§ Problem requirements
State, as a bare number, how many lines below contain "street".
--- Records provided Enclosed Below ---
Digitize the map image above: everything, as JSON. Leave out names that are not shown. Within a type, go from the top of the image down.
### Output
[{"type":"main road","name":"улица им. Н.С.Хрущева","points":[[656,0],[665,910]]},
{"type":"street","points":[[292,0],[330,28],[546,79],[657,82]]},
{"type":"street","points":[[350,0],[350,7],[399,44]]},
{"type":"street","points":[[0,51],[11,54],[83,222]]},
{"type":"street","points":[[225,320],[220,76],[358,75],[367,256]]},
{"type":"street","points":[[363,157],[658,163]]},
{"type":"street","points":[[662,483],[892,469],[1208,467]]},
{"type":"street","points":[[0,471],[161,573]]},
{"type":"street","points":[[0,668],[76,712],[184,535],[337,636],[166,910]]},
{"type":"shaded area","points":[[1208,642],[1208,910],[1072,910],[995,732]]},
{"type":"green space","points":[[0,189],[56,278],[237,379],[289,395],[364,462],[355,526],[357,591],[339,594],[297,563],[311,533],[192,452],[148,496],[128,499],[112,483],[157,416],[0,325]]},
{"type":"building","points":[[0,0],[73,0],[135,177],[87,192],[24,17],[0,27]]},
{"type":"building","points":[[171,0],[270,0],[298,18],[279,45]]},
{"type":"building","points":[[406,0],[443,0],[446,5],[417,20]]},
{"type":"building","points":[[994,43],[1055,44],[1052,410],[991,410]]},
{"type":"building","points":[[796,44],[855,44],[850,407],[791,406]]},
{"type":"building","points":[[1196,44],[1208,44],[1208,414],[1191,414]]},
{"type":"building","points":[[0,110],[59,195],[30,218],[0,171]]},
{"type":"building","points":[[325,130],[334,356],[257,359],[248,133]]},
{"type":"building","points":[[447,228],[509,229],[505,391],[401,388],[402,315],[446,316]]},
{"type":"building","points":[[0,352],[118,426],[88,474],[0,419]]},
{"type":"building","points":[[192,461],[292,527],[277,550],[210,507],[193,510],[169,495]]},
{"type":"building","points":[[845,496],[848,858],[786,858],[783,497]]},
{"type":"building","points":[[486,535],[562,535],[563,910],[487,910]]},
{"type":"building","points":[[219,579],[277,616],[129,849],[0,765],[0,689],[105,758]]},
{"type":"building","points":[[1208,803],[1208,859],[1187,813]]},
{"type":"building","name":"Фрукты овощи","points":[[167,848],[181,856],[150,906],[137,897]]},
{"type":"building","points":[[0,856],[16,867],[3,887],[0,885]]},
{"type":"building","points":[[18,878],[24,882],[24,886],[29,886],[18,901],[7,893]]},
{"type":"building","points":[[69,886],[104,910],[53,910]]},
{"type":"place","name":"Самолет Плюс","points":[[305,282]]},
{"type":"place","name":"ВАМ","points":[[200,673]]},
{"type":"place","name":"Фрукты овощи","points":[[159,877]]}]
--- End of Enclosed Records provided ---
§ Output of the task
8